2009 EEOC Changes
December 17th, 2008 Posted by MadisonEvery employer should be aware that the EEOC definition of a disabled employee changes on January 1, 2009.
A new law, the Americans with Disabilities Act (ADA) Amendments Act of 2008, or ADAA, expands the definition of disability in the workplace. The original ADA, passed in 1990, requires employers to make reasonable accommodations for employees with disabilities. Initially the term “employees with disabilities” was interpreted very broadly. A number of court cases have restricted that definition over the years. The 2008 act is a return to the less restrictive definition of disability.
The new ADAA even overturns several of the EEOC’s previous regulations regarding who is and is not disabled under the law. The agency is still creating final regulations under ADAA.
Under the old EEOC regulations, an employee had to have a condition that “substantially limited” his or her ability to perform one of several “major life activities” in order to be considered. Major life activities included grooming and dressing oneself, shopping and preparing food, taking public transportation or using a phone book.
The new ADAA expands that list of “major life activities” to include walking, reading, bending and communicating, among others.
In addition, the ADAA adds a new list of major bodily functions that qualify an employee for reasonable accommodations in the workplace.
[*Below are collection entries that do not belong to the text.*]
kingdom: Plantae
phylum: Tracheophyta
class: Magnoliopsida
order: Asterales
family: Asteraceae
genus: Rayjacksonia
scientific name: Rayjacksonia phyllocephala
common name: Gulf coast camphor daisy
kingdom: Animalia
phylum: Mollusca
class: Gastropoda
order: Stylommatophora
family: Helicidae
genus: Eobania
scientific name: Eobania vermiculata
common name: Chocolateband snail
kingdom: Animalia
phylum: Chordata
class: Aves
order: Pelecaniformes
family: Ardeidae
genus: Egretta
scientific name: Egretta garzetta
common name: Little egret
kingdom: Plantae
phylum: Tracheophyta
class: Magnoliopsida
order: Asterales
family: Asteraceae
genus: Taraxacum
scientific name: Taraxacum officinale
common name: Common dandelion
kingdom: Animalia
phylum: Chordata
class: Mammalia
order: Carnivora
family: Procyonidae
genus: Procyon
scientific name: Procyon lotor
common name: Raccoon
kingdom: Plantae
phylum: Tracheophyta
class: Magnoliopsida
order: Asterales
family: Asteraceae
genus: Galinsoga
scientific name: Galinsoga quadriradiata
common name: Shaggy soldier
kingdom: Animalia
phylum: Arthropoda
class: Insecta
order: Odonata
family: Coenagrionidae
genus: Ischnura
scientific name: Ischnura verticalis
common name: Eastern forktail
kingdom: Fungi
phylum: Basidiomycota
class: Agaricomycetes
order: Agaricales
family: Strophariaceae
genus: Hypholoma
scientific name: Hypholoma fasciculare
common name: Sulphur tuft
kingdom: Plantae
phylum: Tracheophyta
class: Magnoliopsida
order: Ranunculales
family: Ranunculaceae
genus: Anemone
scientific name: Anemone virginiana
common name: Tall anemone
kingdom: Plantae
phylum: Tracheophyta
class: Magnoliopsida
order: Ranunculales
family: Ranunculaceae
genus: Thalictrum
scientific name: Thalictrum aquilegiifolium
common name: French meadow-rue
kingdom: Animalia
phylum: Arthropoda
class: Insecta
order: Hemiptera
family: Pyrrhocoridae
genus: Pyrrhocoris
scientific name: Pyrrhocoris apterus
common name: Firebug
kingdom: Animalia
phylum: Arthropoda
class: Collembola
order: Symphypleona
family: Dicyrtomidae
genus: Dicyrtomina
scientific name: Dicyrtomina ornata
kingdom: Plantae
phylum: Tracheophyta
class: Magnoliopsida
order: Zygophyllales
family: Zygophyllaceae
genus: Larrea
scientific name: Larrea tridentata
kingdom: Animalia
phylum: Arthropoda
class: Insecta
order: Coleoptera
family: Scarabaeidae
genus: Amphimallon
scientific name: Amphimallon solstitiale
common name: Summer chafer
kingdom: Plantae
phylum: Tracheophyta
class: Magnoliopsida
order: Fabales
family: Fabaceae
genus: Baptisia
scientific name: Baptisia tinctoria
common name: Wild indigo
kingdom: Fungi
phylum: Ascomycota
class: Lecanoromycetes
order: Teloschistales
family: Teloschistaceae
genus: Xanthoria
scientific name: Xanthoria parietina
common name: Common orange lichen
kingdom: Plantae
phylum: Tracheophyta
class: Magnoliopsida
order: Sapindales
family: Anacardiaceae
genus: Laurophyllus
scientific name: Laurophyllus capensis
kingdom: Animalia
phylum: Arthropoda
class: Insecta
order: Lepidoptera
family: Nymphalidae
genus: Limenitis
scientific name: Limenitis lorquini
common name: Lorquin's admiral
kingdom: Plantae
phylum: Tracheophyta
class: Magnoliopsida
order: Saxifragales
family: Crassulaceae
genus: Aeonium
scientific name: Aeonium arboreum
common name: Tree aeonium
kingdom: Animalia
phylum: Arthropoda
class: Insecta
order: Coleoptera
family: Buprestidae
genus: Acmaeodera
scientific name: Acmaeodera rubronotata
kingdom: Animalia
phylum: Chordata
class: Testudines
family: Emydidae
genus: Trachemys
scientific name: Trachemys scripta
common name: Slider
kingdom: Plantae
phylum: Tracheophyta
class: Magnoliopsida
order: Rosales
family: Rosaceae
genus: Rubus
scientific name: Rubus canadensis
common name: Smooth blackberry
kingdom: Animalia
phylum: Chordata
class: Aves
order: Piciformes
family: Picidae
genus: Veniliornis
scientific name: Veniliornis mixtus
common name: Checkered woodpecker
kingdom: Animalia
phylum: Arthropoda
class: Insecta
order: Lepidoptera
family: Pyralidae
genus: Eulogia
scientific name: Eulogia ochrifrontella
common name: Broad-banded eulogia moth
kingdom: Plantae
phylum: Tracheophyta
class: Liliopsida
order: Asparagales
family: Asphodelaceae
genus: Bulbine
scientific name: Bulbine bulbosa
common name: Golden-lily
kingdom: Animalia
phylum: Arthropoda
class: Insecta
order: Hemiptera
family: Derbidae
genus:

These include “functions of the immune system, normal cell growth, digestive, bowel, bladder, neurological, brain, respiratory, circulatory, endocrine and reproductive functions. While legal experts are still sorting out the details, it would seem that employees with cancer and those who are HIV positive are included now included in the list of employees with a disability, even if they are able to perform all “major life activities.”
The inclusion of reproductive functions in the list of disabilities creates a number of questions. This suggests that employers may be required to make reasonable accommodations for employees with fertility issues. These might include changing an employees schedule to permit her to have IVF (in vitro fertilization) or other treatments for infertility. Previously, many of these issues were covered by FMLA leave, but not considered a disability under ADA.